10 TIPS FOR BETTER FRIDGE STORAGE
There are a plethora of aftermarket modifications you can make to your 4×4. From lifts and lockers to winches and wheels. Perhaps one of the most underrated and misunderstood bits of kit though is the humble camp fridge. A technological marvel that’s hands down one of the most important modifications for remote touring.
1. Cans not bottles
Cans vs Bottles is a constant debate but we’re here to settle it once and for all. If you’re going camping, take cans. They take up less physical volume for their capacity, cool faster, cause fewer issues if they break, and are easier to stack in your fridge.
2. Pre-freezing food
If you’re heading off for a week it’s a safe bet you’ll have food in your fridge that won’t be looked at for days still. Throw those chicken breasts in your freezer at home before heading off. There’s less chance of them becoming suspect while you’re away, and they’ll act like giant ice blocks helping your fridge do its job.
3. Bring an AC charger
Extended trips almost always see you parking up for a night or two in a caravan park while you explore the local towns. An AC charger tucked deep in your drawers is a handy little tool to have to ensure everything stays running no matter how long you’re parked in a powered site and will ensure your fridge is still icy cold days later.
4. Keep the door closed
Camp fridges are pretty simple devices in the purest form. They cool the air, the cool air cools your food. So what happens when you leave the door open? All that cool air is replaced by warmer air and the whole process starts again. You don’t need to mission impossible to get your food, but don’t hang around in there with the door open umming and ahhing.
5. Plan your meals
If you’re the spontaneous type this tip may not be for you but for everyone else, it’s a game-changer. Plan your meals so you’re not digging through your fridge. Keep the stuff you won’t need for a while in the depths and the stuff up on top of the things that’ll go in the frypan within a day or two.
6. Keep it cool
Look at the tech specs of most fridges and you’ll find they’re rated based on ambient temperature. Pulling your fridge slide out and leaving your fridge sitting in the blinding sun is a sure-fire way to get it working twice as hard. It’ll chew through your battery and potentially stop your food from getting as cold as it otherwise would. Keep it in the canopy and put an insulation cover over it.

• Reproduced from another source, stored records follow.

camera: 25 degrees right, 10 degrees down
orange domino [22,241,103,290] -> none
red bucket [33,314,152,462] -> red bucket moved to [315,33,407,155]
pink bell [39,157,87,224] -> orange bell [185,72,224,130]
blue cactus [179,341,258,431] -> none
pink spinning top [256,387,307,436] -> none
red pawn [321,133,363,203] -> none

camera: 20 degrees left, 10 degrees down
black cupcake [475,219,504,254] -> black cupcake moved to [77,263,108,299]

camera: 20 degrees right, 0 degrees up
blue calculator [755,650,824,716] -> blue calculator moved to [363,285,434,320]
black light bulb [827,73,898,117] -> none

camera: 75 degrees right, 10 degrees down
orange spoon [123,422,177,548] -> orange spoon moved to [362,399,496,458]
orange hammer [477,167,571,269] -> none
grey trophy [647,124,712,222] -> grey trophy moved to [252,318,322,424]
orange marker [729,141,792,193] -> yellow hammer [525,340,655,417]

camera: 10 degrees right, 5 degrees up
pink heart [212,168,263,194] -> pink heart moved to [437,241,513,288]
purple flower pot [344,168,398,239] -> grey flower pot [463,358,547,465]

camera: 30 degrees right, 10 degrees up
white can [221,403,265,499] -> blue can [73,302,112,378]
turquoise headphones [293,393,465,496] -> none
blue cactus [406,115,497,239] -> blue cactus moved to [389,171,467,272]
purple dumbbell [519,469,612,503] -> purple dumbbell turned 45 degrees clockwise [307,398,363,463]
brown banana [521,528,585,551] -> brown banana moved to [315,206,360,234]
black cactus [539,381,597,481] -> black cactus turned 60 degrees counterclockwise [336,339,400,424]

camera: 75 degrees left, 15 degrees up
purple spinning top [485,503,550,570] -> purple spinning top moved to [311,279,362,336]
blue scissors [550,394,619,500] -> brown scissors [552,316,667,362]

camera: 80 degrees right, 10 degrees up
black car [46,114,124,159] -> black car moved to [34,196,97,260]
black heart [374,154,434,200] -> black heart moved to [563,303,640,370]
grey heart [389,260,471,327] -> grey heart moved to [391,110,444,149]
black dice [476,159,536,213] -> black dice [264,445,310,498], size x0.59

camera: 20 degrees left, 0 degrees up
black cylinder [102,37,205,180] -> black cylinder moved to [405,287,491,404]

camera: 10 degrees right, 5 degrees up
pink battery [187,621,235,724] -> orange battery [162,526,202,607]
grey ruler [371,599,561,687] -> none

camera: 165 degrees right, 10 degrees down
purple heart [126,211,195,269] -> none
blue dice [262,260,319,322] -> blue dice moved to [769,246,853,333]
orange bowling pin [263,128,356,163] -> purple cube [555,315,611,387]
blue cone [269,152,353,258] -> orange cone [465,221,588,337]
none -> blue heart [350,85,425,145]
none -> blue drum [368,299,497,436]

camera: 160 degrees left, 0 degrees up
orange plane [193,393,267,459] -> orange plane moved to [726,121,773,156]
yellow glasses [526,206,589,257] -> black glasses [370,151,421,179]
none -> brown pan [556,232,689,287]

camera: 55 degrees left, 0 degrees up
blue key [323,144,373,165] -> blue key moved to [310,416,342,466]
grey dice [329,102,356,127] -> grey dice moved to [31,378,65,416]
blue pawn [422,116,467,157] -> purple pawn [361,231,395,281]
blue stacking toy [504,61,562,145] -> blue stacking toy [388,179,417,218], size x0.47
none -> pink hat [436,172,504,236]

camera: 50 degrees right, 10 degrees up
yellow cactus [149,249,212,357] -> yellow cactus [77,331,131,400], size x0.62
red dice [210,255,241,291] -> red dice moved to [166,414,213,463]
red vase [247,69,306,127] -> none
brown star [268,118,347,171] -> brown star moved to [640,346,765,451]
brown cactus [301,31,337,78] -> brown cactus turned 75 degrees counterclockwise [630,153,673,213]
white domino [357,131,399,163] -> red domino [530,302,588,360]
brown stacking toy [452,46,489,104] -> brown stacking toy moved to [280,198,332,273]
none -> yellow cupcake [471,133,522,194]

7. Give yourself a head start
If you’re planning on doing your shopping at the last town before camp don’t leave your fridge off till you get there. It’ll only have a short amount of time to cool not only itself but all your food too. Tapping it on when you first leave home will ensure your drinks are at the perfect temperature when you reach for one at camp.
8. Keep it full
Thermal Mass sounds like a complicated concept but in practice, it’s pretty simple. Cold stuff stays cold a while. Lots of cold stuff stays cold longer. Keeping your fridge chocked full of food and drinks means the contents act like a giant ice block helping maintain a constant temperature. When you open the fridge, if 50% of the space is empty air that’s 50% of the space that can rapidly warm-up, and need to be cooled down again.
9. Use airtight containers
As convenient as the packaging from the supermarket or butcher is, it’s often not the most ideal for remote touring. Where possible pack your food in airtight containers. Tupperware containers are great if you’re doing meal preparation at home, but even sealable plastic bags can stop your chicken juice from mixing with your tomato’s and ruining everyone’s day.
10. Use the power
Do you know when trucks might possibly maybe go a little over the limit downhill to help them get uphill? You can do the same with your fridge. If you’ve only got a couple of hours driving then a long time parked up at camp dial the temp way down. By arriving at camp with your food near freezing it’ll stay cold longer, helping the fridge draw less power from your dual battery setup.